SIOUX CITY | The Sioux City Council granted unanimous approval Monday to a loan that will allow regional performing arts group Lamb Arts to purchase the historic building that formerly housed KCAU Channel 9.
Under a resolution passed Monday, Lamb Arts Regional Theatre will receive a $350,000 economic development loan from the city to purchase the 1909 building at 625 Douglas St. The nonprofit group, which has for the past 31 years leased the former Webster School building at 417 Market St. from the city, plans to raise $11.5 million to restore the building and to relocate its operations into the venue over the next 2 1/2 years.
The theater group is purchasing the property from its current owner, the Archer Family Trust, for $350,000.
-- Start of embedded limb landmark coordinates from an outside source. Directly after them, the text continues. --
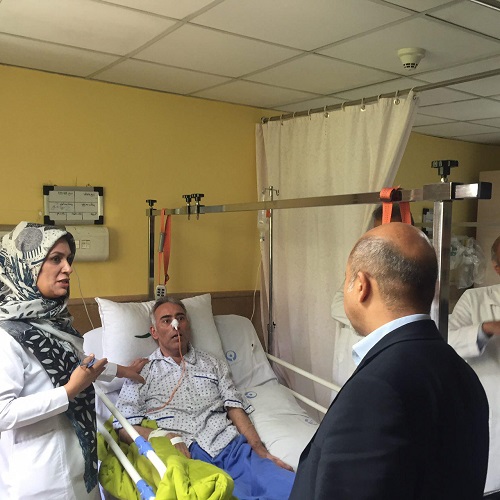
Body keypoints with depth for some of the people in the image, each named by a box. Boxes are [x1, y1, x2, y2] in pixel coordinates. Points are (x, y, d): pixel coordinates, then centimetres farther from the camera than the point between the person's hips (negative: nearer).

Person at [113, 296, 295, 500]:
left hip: (232, 445, 3)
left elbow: (236, 410, 15)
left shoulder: (212, 364, 23)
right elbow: (124, 428, 5)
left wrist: (260, 451, 0)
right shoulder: (142, 372, 14)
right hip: (187, 455, -3)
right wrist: (164, 436, -13)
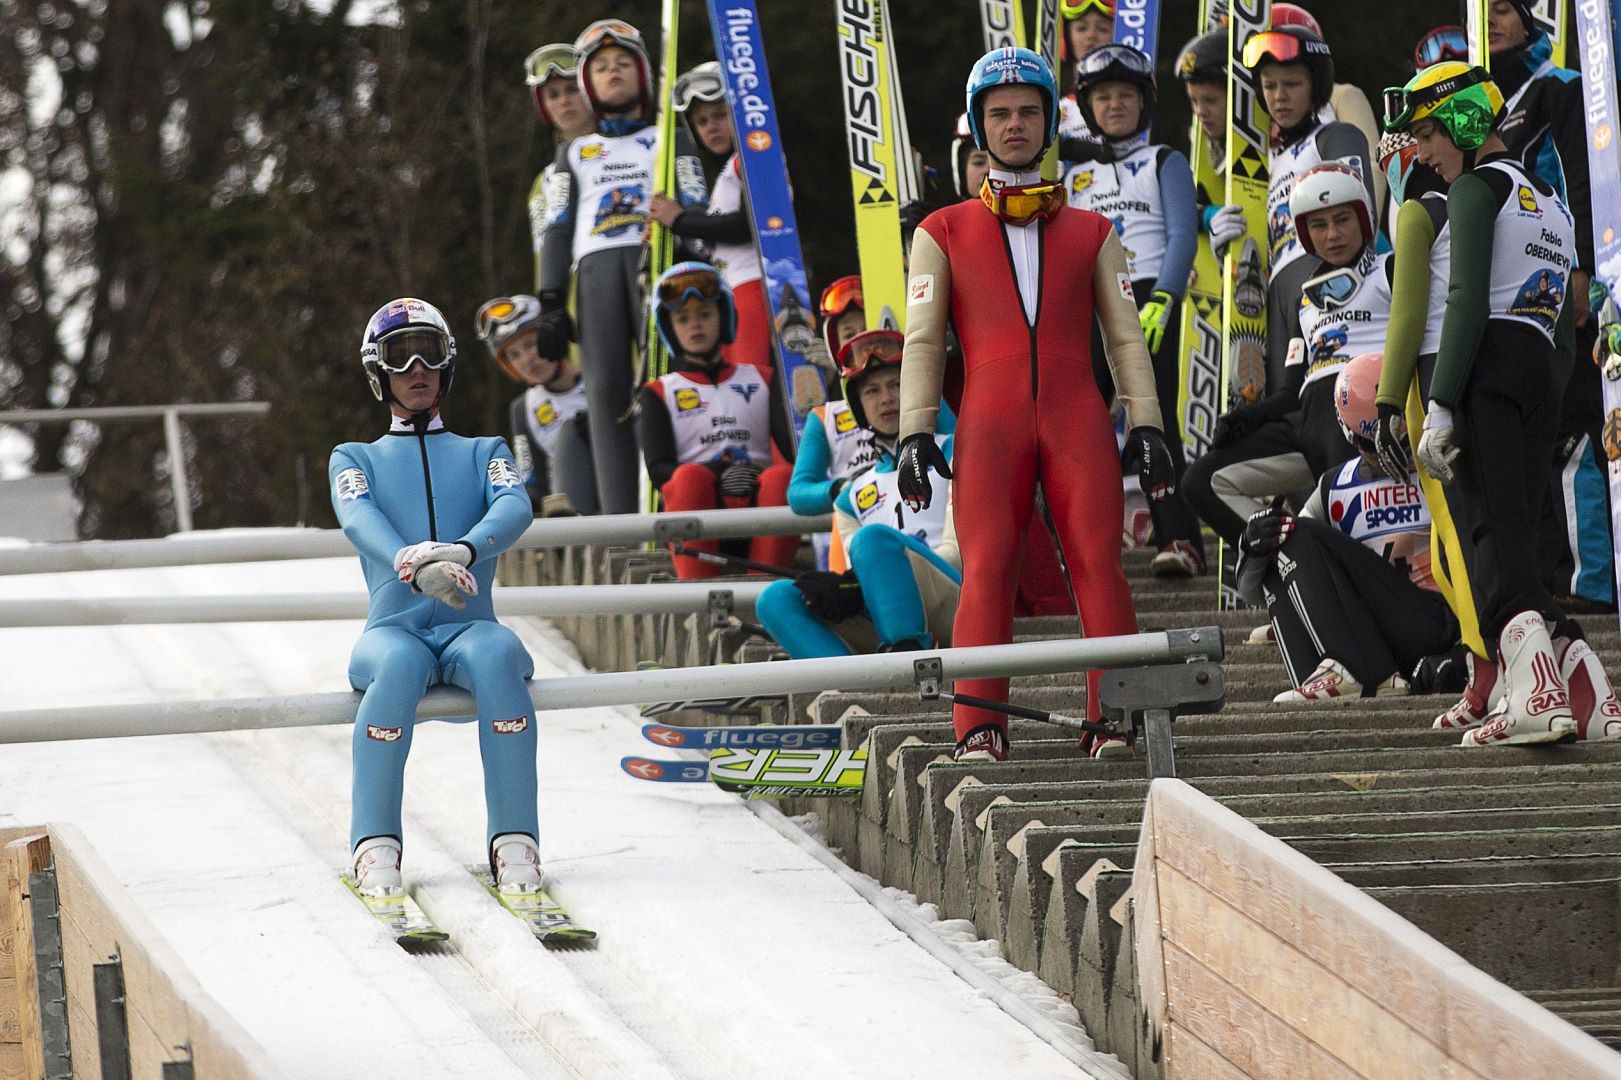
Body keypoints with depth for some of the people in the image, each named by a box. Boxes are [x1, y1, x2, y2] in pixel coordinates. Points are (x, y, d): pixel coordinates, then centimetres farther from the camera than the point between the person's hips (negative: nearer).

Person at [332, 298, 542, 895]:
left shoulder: (484, 455, 22)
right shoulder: (355, 459, 19)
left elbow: (514, 508, -3)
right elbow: (360, 520, -5)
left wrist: (465, 550, -29)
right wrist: (414, 567, -30)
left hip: (468, 627, 1)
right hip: (394, 627, -1)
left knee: (496, 657, -36)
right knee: (399, 666, -38)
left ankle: (515, 844, -38)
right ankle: (375, 845, -37)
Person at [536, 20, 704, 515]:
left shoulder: (671, 140, 24)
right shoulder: (575, 154, 30)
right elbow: (557, 229, 22)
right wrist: (551, 303, 8)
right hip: (597, 266, 2)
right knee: (607, 389, -14)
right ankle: (621, 521, -20)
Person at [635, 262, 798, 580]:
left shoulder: (760, 381, 24)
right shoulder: (659, 394, 19)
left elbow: (793, 445, 7)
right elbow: (659, 469, 3)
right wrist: (719, 474, -17)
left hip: (758, 500, 1)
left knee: (781, 476, -32)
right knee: (691, 476, -36)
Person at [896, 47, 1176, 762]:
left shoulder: (1091, 234, 19)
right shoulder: (944, 234, 15)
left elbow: (1125, 335, 17)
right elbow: (921, 340, 11)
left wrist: (1145, 426, 6)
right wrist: (914, 433, -1)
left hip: (1078, 420, 1)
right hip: (990, 422, -1)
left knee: (1099, 563, -11)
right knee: (986, 568, -14)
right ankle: (979, 727, -16)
The public loan is secured by a mortgage on the property that would be repaid over a one-year period. In the event Lamb Arts cannot pay the loan, the property will revert to the city. The loan carries 4 percent interest that will be forgiven if Lamb Arts pays the loan within a year.
The envisioned renovations for the venue, which were shared with the public Friday, will include three theaters: a 220- to 250-seat thrust theater, a 50-seat cabaret-style bar and a second-floor 120-seat theater. Other rooms will include a costume shop, classrooms, a scene shop and catering kitchen. Plans also include a two-story atrium with a skylight.
Councilman Dan Moore thanked Lamb Arts co-founders Russ and Diana Wooley for their vision for the building, which originally served as Sioux City's first auditorium.
"There's not a doubt in my mind that you will be successful," Moore said. "It's just contagious to have the excitement in downtown Sioux City with the theater."
With Monday's approval, Lamb Arts is kicking off a capital campaign for the property acquisition and renovation.
In other action, the council voted 5-0 to approve a $12.4 million grant application to the U.S. DOT's Infrastructure For Rebuilding America (INFRA) Grant Program for construction of a viaduct across railroad tracks on 18th Street.
If awarded to the city, the competitive grant would cover a significant portion of the $20.7 million projected cost to build the 500-foot viaduct, which would connect Floyd Boulevard to Steuben Street, spanning the Union Pacific Railroad and Canadian National Railway tracks. The project would also realign portions of Hawkeye Drive and Illinois Avenue.
A timetable from the project is pending an award of funding.
The council also voted 5-0 in approval of a subdivision improvement installation agreement and a final plat for the first addition to Chestnut Hill, a proposed northside housing development along Floyd Boulevard across from the 28th Street intersection.
The proposal allows developer Rick Bertrand to proceed with the development of the first 15 lots, which will become 30 attached units. Final plans for the development include 40 twin homes, providing 80 total housing units.